The next morning Mosiro, quivering with fright, was accompanied by Little Mike, who was also her grandfather, to the river’s edge and then put on the School Boat. There she sat with the boys and girls all giggling and making fun of her “quitarensi” (key-tah-REN-see), the robes that all Asheninca wear. Tears welled in her eyes. She just looked down at the boat floor as they rounded bend after bend and finally arrived at the school.
“Class, we have a brand new student this morning!” The teacher was all smiles, “Mo…mo..oh, how DO you pronounce that name? Oh, well, class, it is just an Indian name, we will call her ‘Maria’!! Maria, you are welcome to our class!” Mosiro sat behind her desk and hadn’t a clue what this woman was talking about. But she didn’t like the kids staring at her and she didn’t like anything at all about this school. She blew her nose loudly and wiped the fluid on her quitarensi sleeve! That got everyone’s attention! Then she belched loudly and laid her head down on the desk to try and sleep as the children giggled and the teacher droned on and on in that language she could not understand.
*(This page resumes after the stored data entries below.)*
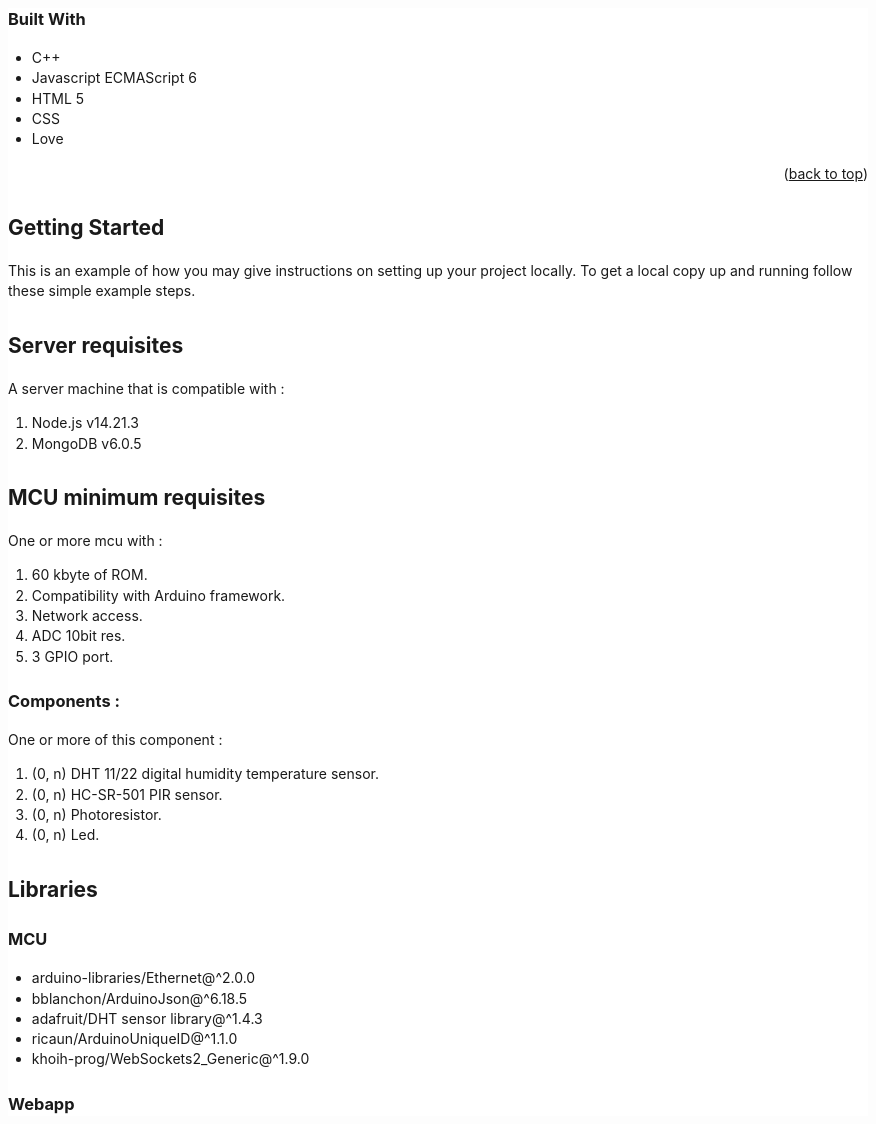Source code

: ### Built With

- C++
- Javascript ECMAScript 6
- HTML 5
- CSS
- Love

<p align="right">(<a href="#readme-top">back to top</a>)</p>


## Getting Started

This is an example of how you may give instructions on setting up your project locally.
To get a local copy up and running follow these simple example steps.

## Server requisites

A server machine that is compatible with :  

1. Node.js v14.21.3
2. MongoDB v6.0.5
  
## MCU minimum requisites

One or more mcu with :
  
1. 60 kbyte of ROM.
2. Compatibility with Arduino framework.
3. Network access.
4. ADC 10bit res.
6. 3 GPIO port.

### Components :

One or more of this component : 

1. (0, n) DHT 11/22 digital humidity temperature sensor. 
2. (0, n) HC-SR-501 PIR sensor.
3. (0, n) Photoresistor.
4. (0, n) Led. 

## Libraries

### MCU

- arduino-libraries/Ethernet@^2.0.0
- bblanchon/ArduinoJson@^6.18.5
- adafruit/DHT sensor library@^1.4.3
- ricaun/ArduinoUniqueID@^1.1.0
- khoih-prog/WebSockets2_Generic@^1.9.0

### Webapp
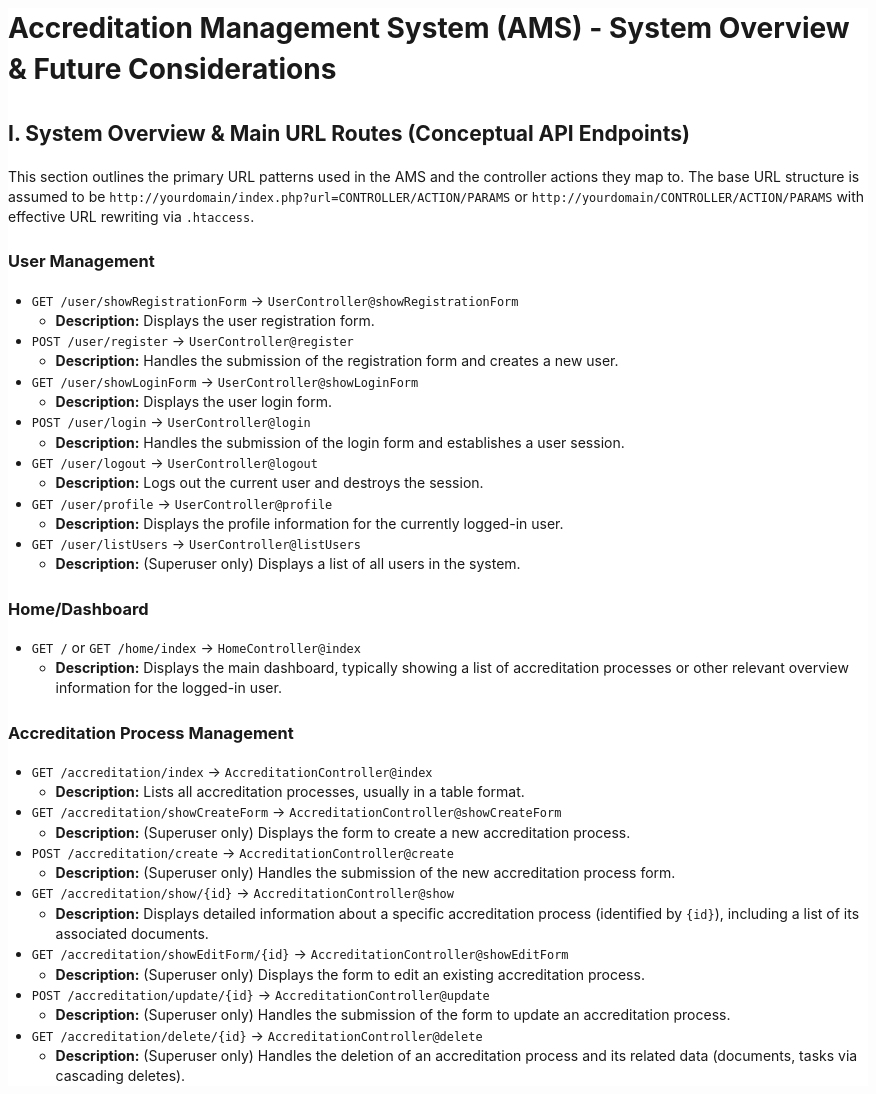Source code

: # Accreditation Management System (AMS) - System Overview & Future Considerations

## I. System Overview & Main URL Routes (Conceptual API Endpoints)

This section outlines the primary URL patterns used in the AMS and the controller actions they map to. The base URL structure is assumed to be `http://yourdomain/index.php?url=CONTROLLER/ACTION/PARAMS` or `http://yourdomain/CONTROLLER/ACTION/PARAMS` with effective URL rewriting via `.htaccess`.

### User Management

*   `GET /user/showRegistrationForm` -> `UserController@showRegistrationForm`
    *   **Description:** Displays the user registration form.
*   `POST /user/register` -> `UserController@register`
    *   **Description:** Handles the submission of the registration form and creates a new user.
*   `GET /user/showLoginForm` -> `UserController@showLoginForm`
    *   **Description:** Displays the user login form.
*   `POST /user/login` -> `UserController@login`
    *   **Description:** Handles the submission of the login form and establishes a user session.
*   `GET /user/logout` -> `UserController@logout`
    *   **Description:** Logs out the current user and destroys the session.
*   `GET /user/profile` -> `UserController@profile`
    *   **Description:** Displays the profile information for the currently logged-in user.
*   `GET /user/listUsers` -> `UserController@listUsers`
    *   **Description:** (Superuser only) Displays a list of all users in the system.

### Home/Dashboard

*   `GET /` or `GET /home/index` -> `HomeController@index`
    *   **Description:** Displays the main dashboard, typically showing a list of accreditation processes or other relevant overview information for the logged-in user.

### Accreditation Process Management

*   `GET /accreditation/index` -> `AccreditationController@index`
    *   **Description:** Lists all accreditation processes, usually in a table format.
*   `GET /accreditation/showCreateForm` -> `AccreditationController@showCreateForm`
    *   **Description:** (Superuser only) Displays the form to create a new accreditation process.
*   `POST /accreditation/create` -> `AccreditationController@create`
    *   **Description:** (Superuser only) Handles the submission of the new accreditation process form.
*   `GET /accreditation/show/{id}` -> `AccreditationController@show`
    *   **Description:** Displays detailed information about a specific accreditation process (identified by `{id}`), including a list of its associated documents.
*   `GET /accreditation/showEditForm/{id}` -> `AccreditationController@showEditForm`
    *   **Description:** (Superuser only) Displays the form to edit an existing accreditation process.
*   `POST /accreditation/update/{id}` -> `AccreditationController@update`
    *   **Description:** (Superuser only) Handles the submission of the form to update an accreditation process.
*   `GET /accreditation/delete/{id}` -> `AccreditationController@delete`
    *   **Description:** (Superuser only) Handles the deletion of an accreditation process and its related data (documents, tasks via cascading deletes).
Lunch break! Everyone lined up for crackers and a cup of milk. Mosiro watched the children getting their snack, but she didn’t care much for crackers and she’d never drank milk before. Suddenly she remembered the little packet on a string around her neck and hidden under her robe. Her moa. (mow-AH) Reaching down inside the robe she brought out the leaf packet and opened it before the eyes of several very curious girls. Then there were loud screams and shouts! The moa are fat white grub worms with brown heads and black beady eyes! She had about six in her packet and carried them around for snacks. All the children came around her to see the moa. They were wriggling and trying to crawl. She took one in her fingers and held it up. The teacher had come to see what was causing the commotion and just stood there with big round eyes and her mouth quivering in a big O. Mosiro suddenly enjoyed the attention. Maybe that was why she slowly put the moa between her teeth with a big smile on her face. Everyone gasped. And then she bit down and a greenish fluid came down her bottom lip…which she quickly licked away. She chewed her moa with such great pleasure. Kids were screaming and gagging and the teacher nearly fainted dead away.
The school official told Little Mike that Mosiro did not need to come to school anymore.
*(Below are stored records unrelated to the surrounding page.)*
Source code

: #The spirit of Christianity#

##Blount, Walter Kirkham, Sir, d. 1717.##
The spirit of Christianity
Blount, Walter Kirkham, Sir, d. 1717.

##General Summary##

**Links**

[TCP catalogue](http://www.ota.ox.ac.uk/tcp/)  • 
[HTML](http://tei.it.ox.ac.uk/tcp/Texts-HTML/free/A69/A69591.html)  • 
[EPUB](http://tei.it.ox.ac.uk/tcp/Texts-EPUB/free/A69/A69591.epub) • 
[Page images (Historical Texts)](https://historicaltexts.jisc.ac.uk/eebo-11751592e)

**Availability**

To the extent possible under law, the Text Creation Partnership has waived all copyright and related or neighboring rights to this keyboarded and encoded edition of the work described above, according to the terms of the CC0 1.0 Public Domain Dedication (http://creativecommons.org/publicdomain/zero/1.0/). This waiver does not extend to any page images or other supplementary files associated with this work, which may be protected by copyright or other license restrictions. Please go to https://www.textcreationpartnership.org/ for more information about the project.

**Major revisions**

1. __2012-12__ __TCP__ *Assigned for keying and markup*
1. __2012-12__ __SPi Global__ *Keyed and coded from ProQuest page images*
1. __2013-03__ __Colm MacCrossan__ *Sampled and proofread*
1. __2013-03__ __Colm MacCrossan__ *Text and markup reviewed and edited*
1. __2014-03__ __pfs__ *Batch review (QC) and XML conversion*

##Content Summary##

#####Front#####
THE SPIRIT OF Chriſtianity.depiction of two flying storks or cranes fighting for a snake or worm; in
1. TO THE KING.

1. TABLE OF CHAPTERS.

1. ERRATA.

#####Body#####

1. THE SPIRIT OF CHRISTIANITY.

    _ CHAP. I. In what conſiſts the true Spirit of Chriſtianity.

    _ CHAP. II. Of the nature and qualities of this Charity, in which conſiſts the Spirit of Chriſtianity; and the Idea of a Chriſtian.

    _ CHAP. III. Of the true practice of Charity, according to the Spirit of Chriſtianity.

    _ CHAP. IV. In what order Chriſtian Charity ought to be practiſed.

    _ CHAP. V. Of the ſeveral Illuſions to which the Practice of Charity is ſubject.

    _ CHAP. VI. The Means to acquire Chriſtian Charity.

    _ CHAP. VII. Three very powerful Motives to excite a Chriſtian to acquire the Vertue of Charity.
Do you like school? I’m sure that you do! I remember when I was a little boy and in school that I was so shy that all I would do was cry if the teacher even looked at me! But, teachers really aren’t all that scary, are they? They are wonderful people who love children and want to teach children many, many interesting things. Jesus was a teacher. He was the Great Teacher. The best. He is God, so what he taught was Truth and from God. Jesus wants to teach the Asheninca people, and little girls like Mosiro, all about his Father God. But Jesus needs people who will learn the Asheninca tongue and teach the children in a language that is their language and they understand. How would you like to do that? I think Jesus would even eat a moa with Mosiro. What do you think? Pray with us as we begin a school in Ridge Village soon that will teach the Asheninca boys and girls in their own language and have moas for snacks. Well, maybe.